Ain­si, on reconnaît
que ce comi­té est « capable » de gérer
les fonds sociaux, mais on lui dénie la même capacité
en matière corporative !

Depuis 1918, la C.G.T.
récla­mait des comi­tés de « gestion »,
avec par­ti­ci­pa­tion aux béné­fices. On lui offre des
comi­tés consul­ta­tifs, et elle s’en satisfait !

Ain­si, par­tout, dans ces
trois pays, le même leit­mo­tiv revient.

Aug­men­ter la production,
recru­ter des cadres que l’on puisse extraire de la classe ouvrière,
sans espoir de retour.

Mais, patience. Juin 36
ne s’est pas fait « sur l’ordre » des bonzes ;
le mou­ve­ment est sor­ti spon­ta­né­ment de l’ac­tion des masses.
J’ai bon espoir que là encore les tra­vailleurs sauront
dépas­ser, dans les faits, les ins­ti­tu­tions juri­diques dont on
veut les ligoter.

Mais, en cas de
dépas­se­ment révo­lu­tion­naire de tous ces projets
réfor­mistes, dans quel sens doit se faire l’action ?

Natio­na­li­sa­tions ou
Socialisations

La solu­tion ne réside
pas dans la natio­na­li­sa­tion d’un sec­teur par­tiel de l’économie,
ce que l’on réclame actuel­le­ment. Elle ne réside pas
non plus dans une natio­na­li­sa­tion totale. Car, enfin, rem­pla­cer les
pro­prié­taires natio­naux par des nations propriétaires
ne pour­ra, en aucun cas, sup­pri­mer les causes de guerre qui sont la
lutte pour les matières pre­mières et la lutte pour les
mar­chés. Car, actuel­le­ment, tous les pro­blèmes sont à
l’é­chelle mondiale.

Mieux, à quoi
peut ser­vir à la classe ouvrière de remettre entre les
mains d’un État, contrô­lé par la finance et
l’in­dus­trie, la finance et l’in­dus­trie du pays ? Cela serait un
simple paravent, com­mode pour conti­nuer le petit jeu en honneur.
Comme il n’y aurait pas réqui­si­tion, on conti­nue­rait à
payer des divi­dendes (en cas de béné­fices). Et, en cas
de pertes, l’É­tat sub­vien­drait aux besoins, l’État,
c’est-à-dire les contri­buables, nous.

Il faut exproprier
pure­ment et sim­ple­ment tous les pro­prié­taires et actionnaires.
La socié­té machi­niste actuelle est en mesure d’allouer
à cha­cun, à par­tir de 50 ans par exemple, une retraite
sub­stan­tielle.

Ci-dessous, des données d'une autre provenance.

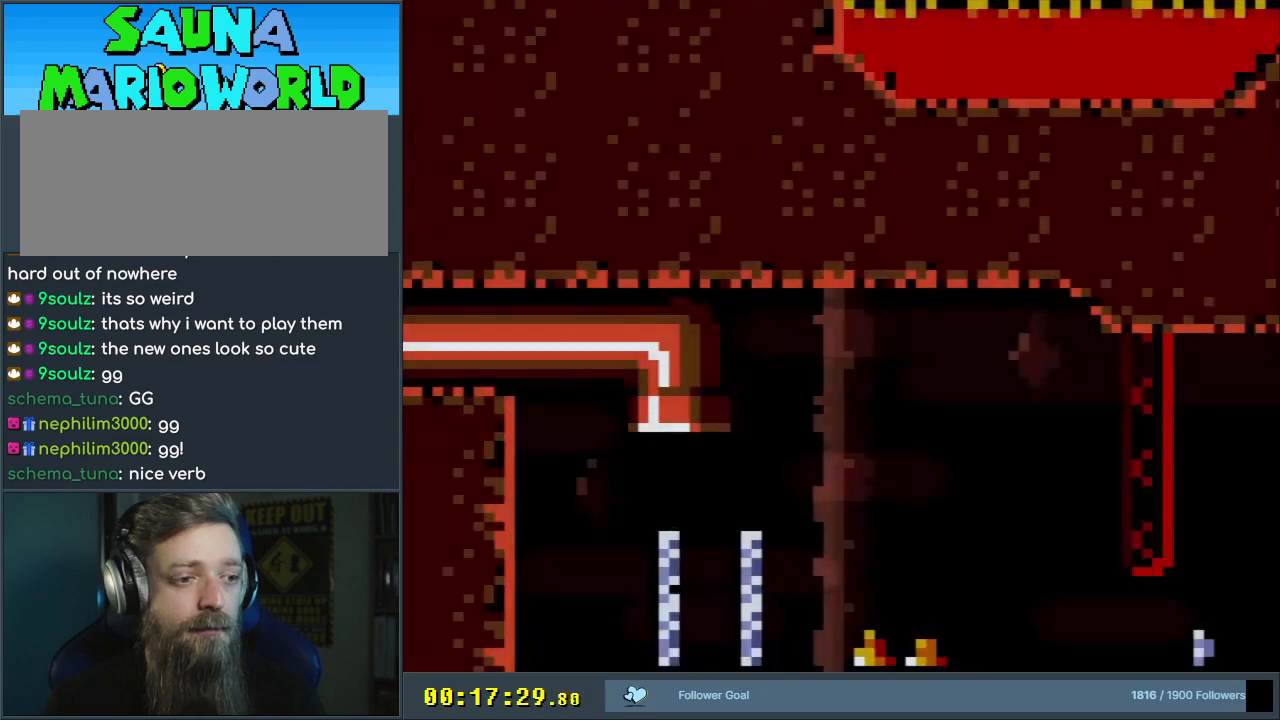
{"buttons": ["Y"], "events": []}
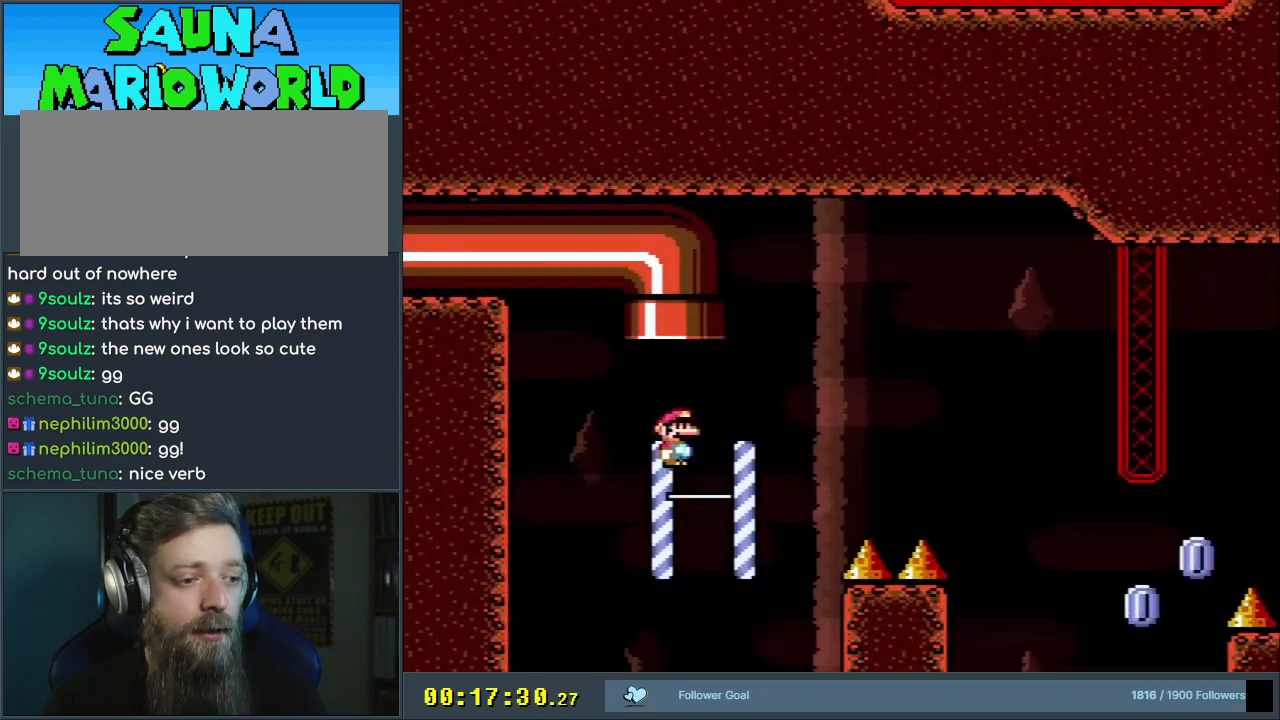
{"buttons": ["Y", "DPAD_RIGHT"], "events": [[500, "DPAD_RIGHT", "down"]]}
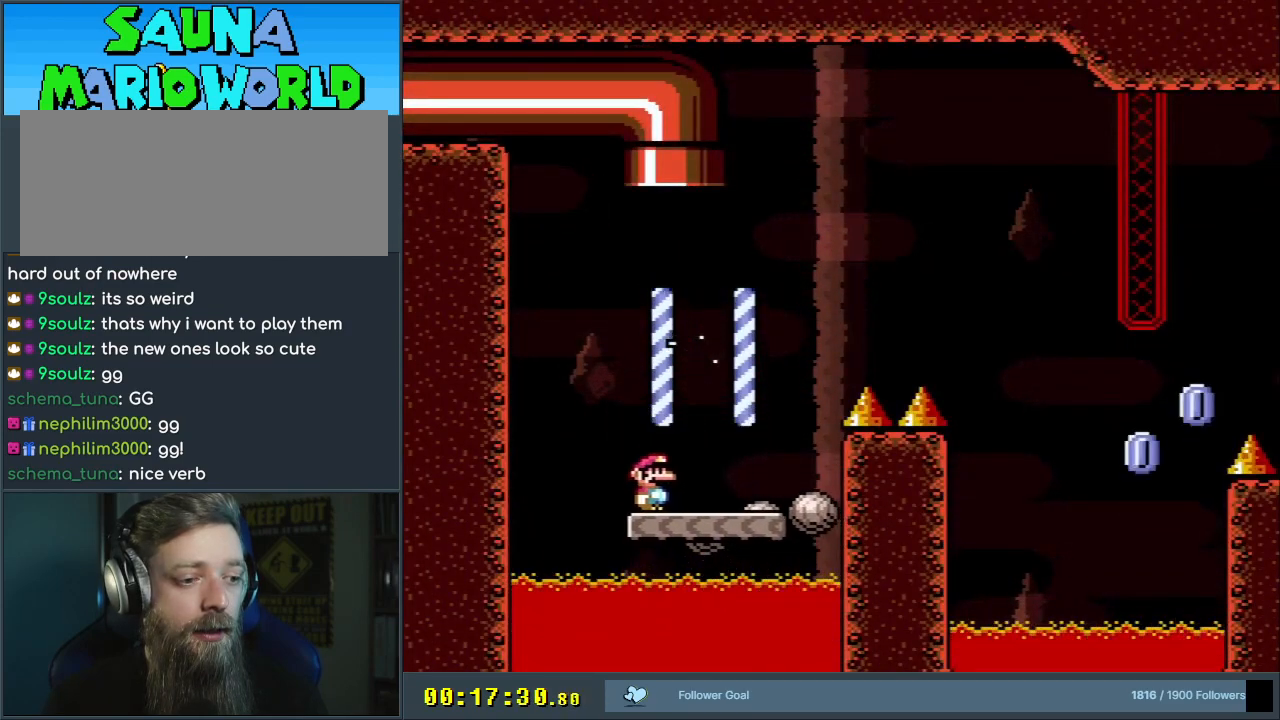
{"buttons": ["Y"], "events": [[150, "DPAD_RIGHT", "up"]]}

Ne pâti­ront de cette mesure que ceux qui, moins
âgés, ne tra­vaillent pas du fait de leur naissance.

Ne pas remettre la
ges­tion aux mains d’un quel­conque admi­nis­tra­teur-séquestre de
l’É­tat, homme de paille des ex-pro­prié­taires, mais aux
tech­ni­ciens et ouvriers vivant de cette entreprise.

Mais il est cer­tain que
de telles ques­tions demandent à être approfondies
sérieu­se­ment, et je me pro­pose d’y reve­nir par la suite, ainsi
que sur la recherche du moteur des acti­vi­tés humaines :
l’in­té­rêt col­lec­tif contre le profit.